A federal judge rejected the Pascua Yaqui tribe’s request that county officials locate an early-voting site on reservation land.

U.S. District Court Judge James Soto ruled late Thursday that attorneys for the tribe had not convinced him he should order Pima County Recorder F. Ann Rodriguez to set up such a site in this year’s election.

“While numerous members of the tribe testified that they preferred to vote in-person at an early voting site on the reservation, no tribal member testified that they would be unable to vote without an early voting site on the reservation,” the judge wrote in his 15-page order.

Instead, Soto said, the evidence was that a majority of tribal members living on the reservation already signed up to get early ballots in the mail. He said that provides them with ample opportunity to fill them out and send them back.

“Furthermore, the vast majority of tribal members on the reservation have a mailbox at their residence, and they regularly receive postal mail service at their respective residence,” Soto wrote. “In addition, the postage for voting by mail in Arizona is pre-paid, and as such, cost is not a barrier to voting by mail in Arizona.”

Soto acknowledged testimony that there is some “mistrust” about the mail system as well as concerns about fraud related to mail-in ballots. But that was not enough for him to order Rodriguez to restore the early-voting site on the reservation, which she said she abandoned after the 2016 election because so few people used it.

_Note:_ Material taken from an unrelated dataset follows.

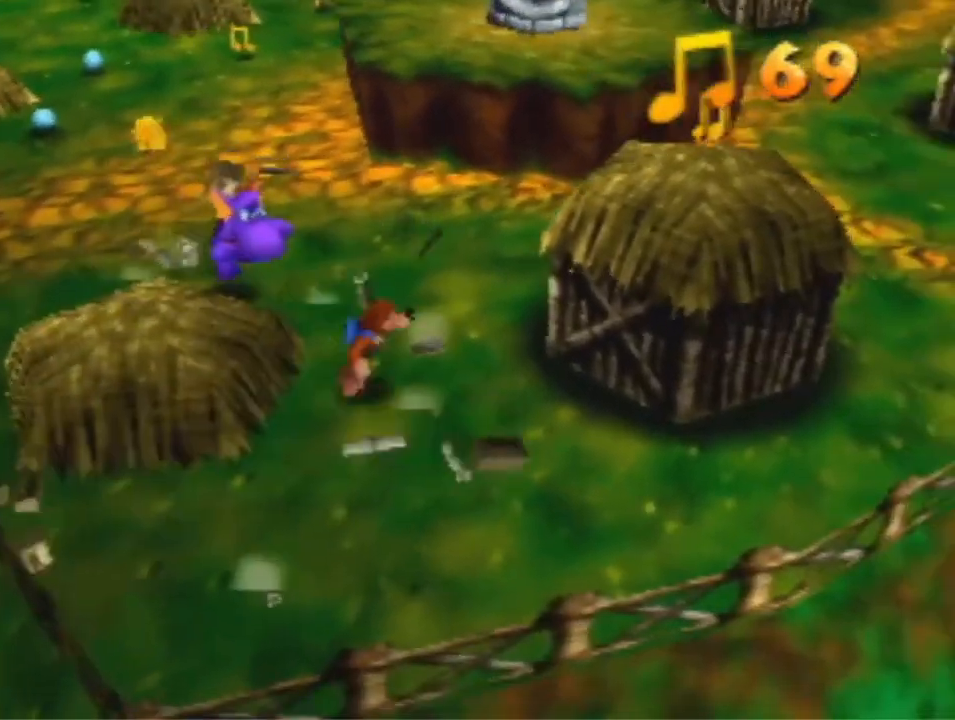
{"dt_ms": 500, "buttons": ["A"], "left_stick": "up-right", "events": [[67, "B", "down"], [133, "left_stick", "up-right"], [167, "B", "up"], [300, "A", "down"]]}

“There was no evidence that these fears were based on evidence of any limited or widespread mail-in voter fraud,” Soto said.

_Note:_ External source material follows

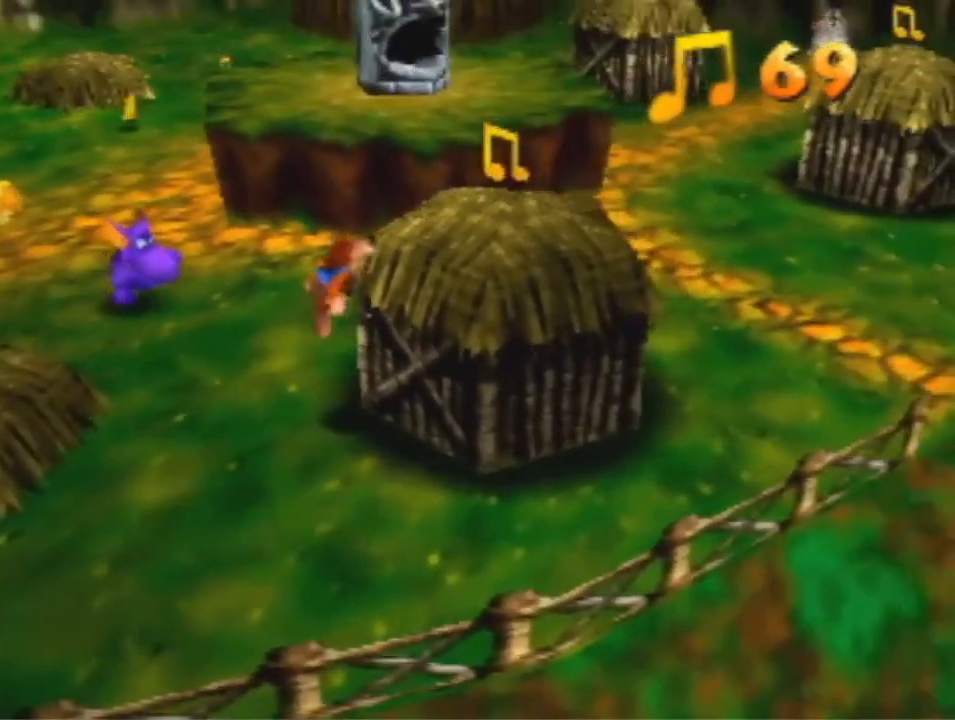
{"dt_ms": 500, "buttons": [], "left_stick": "right", "events": [[267, "A", "up"], [400, "left_stick", "right"]]}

And even if that were true, he said, voters who receive early ballots have other options.

“They can simply fill out their ballot at home, go to the nearest early voting site, drop off their ballot in a box guarded by an election official, or hand it directly to an election official,” the judge said.

He also was unmoved by claims that 30% of tribal residents lack vehicles.

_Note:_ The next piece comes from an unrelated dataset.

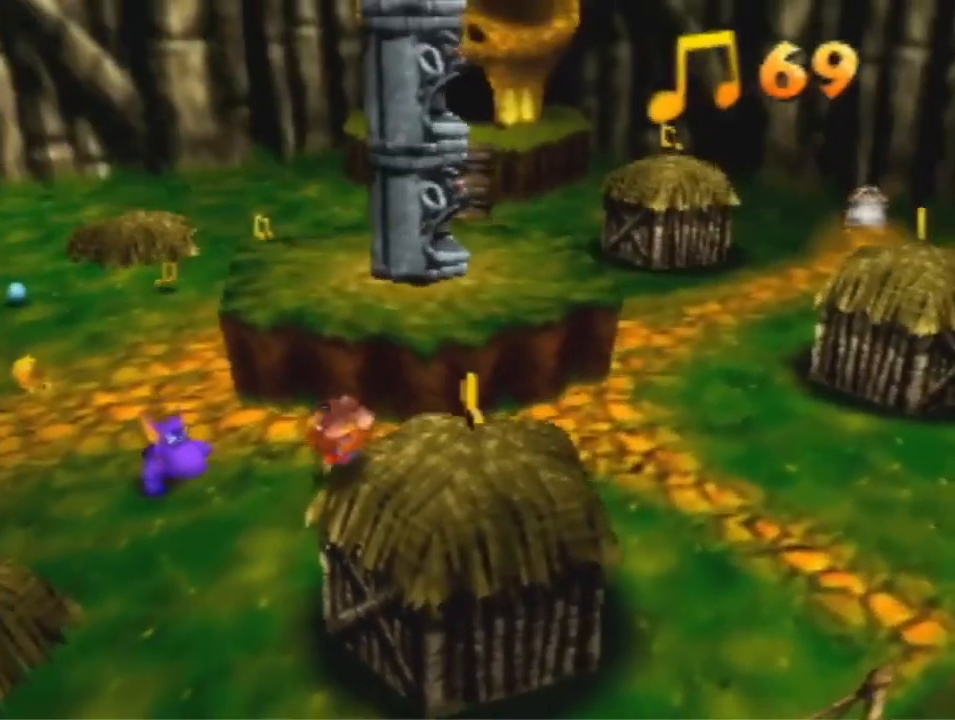
{"dt_ms": 500, "buttons": [], "left_stick": "right", "events": []}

“The tribe is not without resources,” Soto said, citing the testimony of tribal officials.

“The tribe owns two casinos, has its own police and fire department, has a fleet of approximately 100 vehicles (including numerous vans) — some of which could be reconstituted for other purposes such as giving direct rides to tribal members to a polling site,” he wrote.

Soto also said Rodriguez’s office had informed tribal officials in July 2018 there would not be an in-person early-voting site on the reservation. Instead, the closest one would be at Mission Library in Tucson.

Yet the tribe waited until Oct. 13 of this year to file suit.

Put simply, the judge said, the challengers waited too long to bring the matter to him.

Tribal officials and their lawyers said they were disappointed in not just Soto's ruling but the decision by Rodriguez against having an early-voting site on the reservation.

"The Pima County recorder's decision not to reinstate an early voting site on the Pascua Yaqui Reservation has left Yaqui voters behind,'' said Danielle Lang, co-director of voting rights at the Campaign Legal Center, who argued the case.

As to the ruling, she said Soto had ample testimony that tribal members do not have the same access to early voting "that their white neighbors enjoy.''

"By deciding not to intervene, the court failed to protect a community that is simply fighting for equality,'' Lang said.

Tribal Chairman Peter Yucupicio expressed disappointment. And he said it's irrelevant that only a few people used the early-voting site in 2016.

"Pascua Yaqui voters' voices deserve to be heard — whether it's one vote or a thousand votes,'' he said.